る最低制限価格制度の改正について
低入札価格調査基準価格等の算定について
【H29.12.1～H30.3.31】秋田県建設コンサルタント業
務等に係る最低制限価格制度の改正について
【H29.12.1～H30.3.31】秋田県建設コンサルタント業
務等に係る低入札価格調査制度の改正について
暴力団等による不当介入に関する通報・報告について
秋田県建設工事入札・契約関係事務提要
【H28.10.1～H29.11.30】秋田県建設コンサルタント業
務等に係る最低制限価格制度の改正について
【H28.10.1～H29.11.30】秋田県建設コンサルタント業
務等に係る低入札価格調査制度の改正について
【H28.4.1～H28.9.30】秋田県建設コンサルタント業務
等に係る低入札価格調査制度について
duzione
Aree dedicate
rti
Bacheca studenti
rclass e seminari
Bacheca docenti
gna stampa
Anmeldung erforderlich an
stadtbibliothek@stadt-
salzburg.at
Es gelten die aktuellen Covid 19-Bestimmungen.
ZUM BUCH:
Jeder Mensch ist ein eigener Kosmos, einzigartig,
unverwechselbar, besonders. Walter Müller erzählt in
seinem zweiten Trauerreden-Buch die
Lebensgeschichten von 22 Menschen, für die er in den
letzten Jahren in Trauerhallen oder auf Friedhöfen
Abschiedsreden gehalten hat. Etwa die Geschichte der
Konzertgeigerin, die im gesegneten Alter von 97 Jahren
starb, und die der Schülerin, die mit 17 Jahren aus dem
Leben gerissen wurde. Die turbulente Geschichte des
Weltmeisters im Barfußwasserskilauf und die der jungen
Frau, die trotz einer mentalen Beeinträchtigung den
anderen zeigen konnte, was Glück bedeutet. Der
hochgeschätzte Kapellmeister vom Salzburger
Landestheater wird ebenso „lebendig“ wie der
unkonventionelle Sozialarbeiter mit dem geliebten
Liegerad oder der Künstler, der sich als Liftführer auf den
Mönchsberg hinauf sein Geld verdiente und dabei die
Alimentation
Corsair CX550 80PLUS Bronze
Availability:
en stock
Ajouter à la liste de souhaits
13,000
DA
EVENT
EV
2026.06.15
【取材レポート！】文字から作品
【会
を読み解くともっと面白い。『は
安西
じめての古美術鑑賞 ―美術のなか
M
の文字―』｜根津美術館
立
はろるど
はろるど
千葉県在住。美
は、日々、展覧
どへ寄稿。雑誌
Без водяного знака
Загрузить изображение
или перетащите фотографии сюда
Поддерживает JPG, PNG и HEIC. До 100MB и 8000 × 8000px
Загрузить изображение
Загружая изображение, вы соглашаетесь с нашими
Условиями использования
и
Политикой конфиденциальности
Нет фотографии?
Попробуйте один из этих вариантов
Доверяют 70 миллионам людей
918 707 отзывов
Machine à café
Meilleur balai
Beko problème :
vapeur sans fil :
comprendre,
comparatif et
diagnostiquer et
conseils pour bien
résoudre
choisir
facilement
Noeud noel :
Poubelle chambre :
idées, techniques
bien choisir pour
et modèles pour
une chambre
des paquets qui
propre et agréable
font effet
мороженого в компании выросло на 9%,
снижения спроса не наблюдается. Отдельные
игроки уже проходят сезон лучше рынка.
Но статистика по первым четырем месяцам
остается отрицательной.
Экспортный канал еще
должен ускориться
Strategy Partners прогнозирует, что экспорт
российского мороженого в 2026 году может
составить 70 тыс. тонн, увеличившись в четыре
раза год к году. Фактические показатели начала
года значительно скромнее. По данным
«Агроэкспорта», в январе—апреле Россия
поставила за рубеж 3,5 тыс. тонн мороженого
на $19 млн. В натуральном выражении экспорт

+++

=== Activity ===
In the records above, how many lines contain the string "Jahren"? State that number only.

=== Response to the task ===
3